##### Data

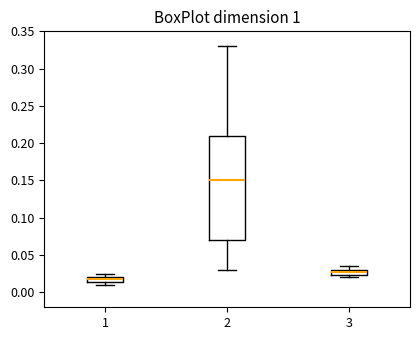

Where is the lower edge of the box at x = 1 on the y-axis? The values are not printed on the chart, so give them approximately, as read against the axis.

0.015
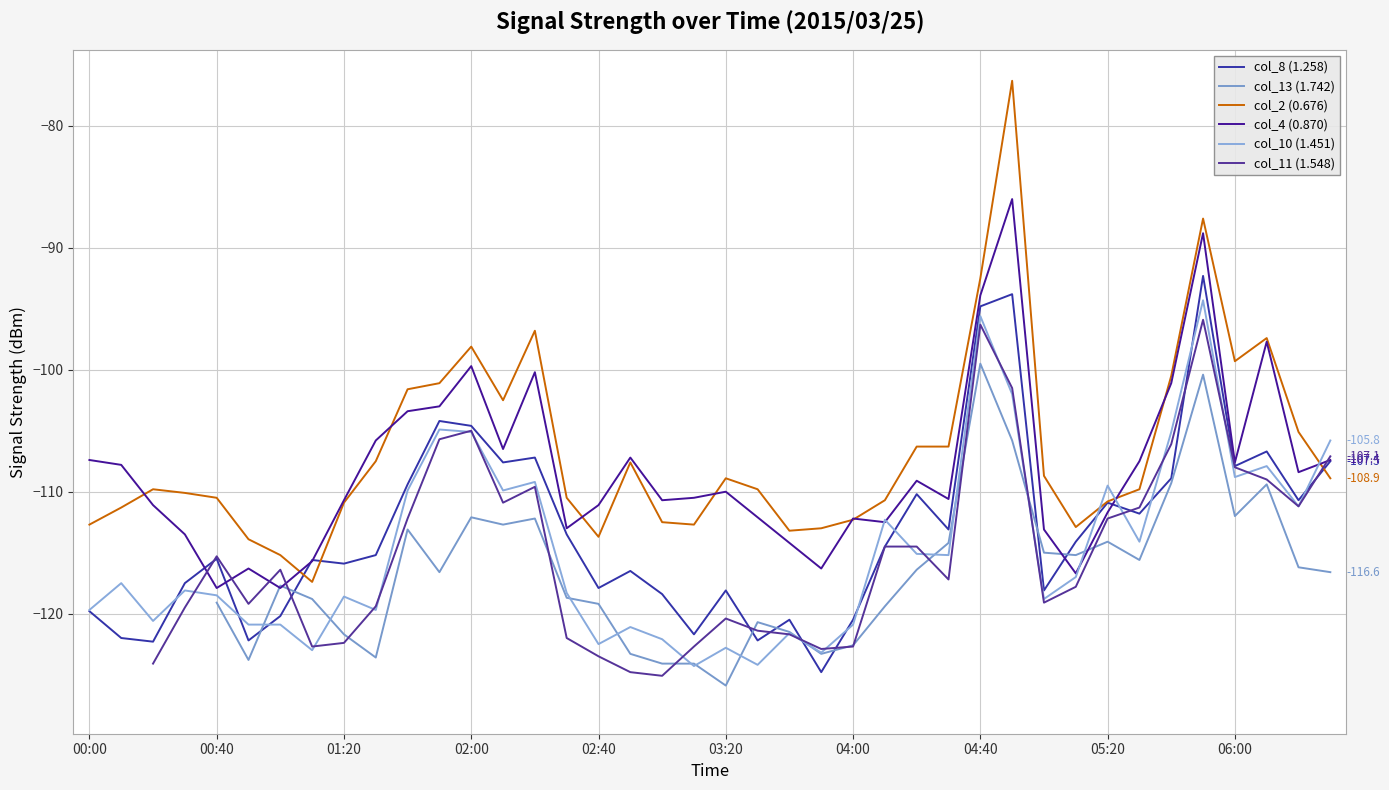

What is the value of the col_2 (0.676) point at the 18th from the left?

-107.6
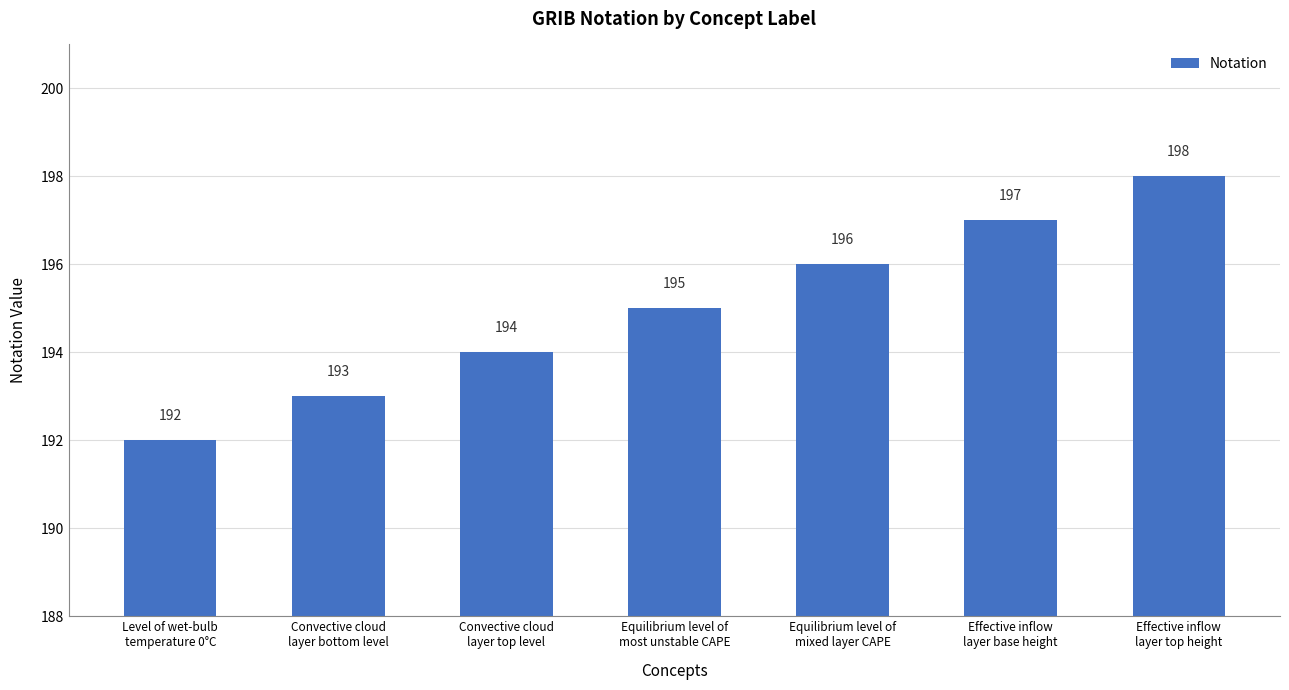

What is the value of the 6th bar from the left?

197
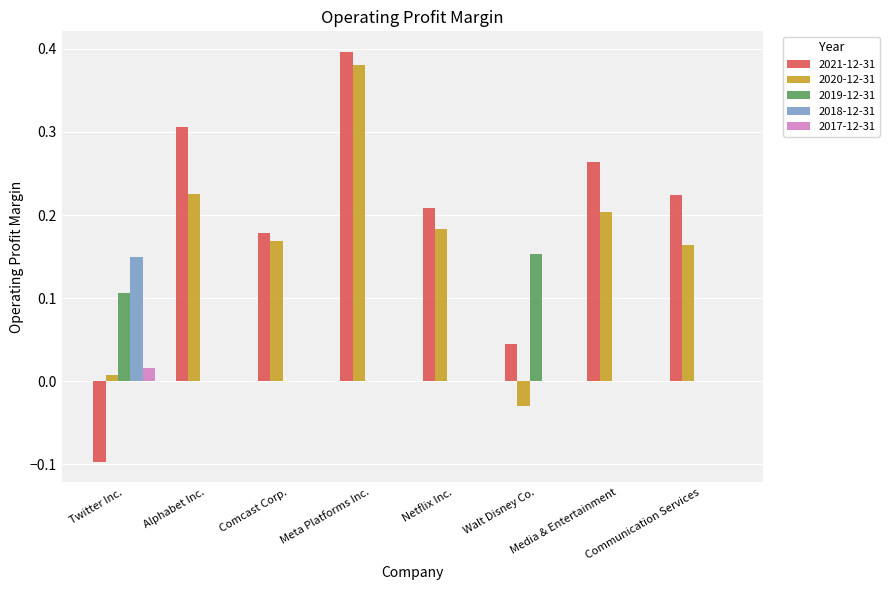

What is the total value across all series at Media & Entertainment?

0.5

##########

# Work to complete
Please pick out every line above that contains the word "left" and copy each one.

# Exercise solution
What is the value of the col_2 (0.676) point at the 18th from the left?
What is the value of the 6th bar from the left?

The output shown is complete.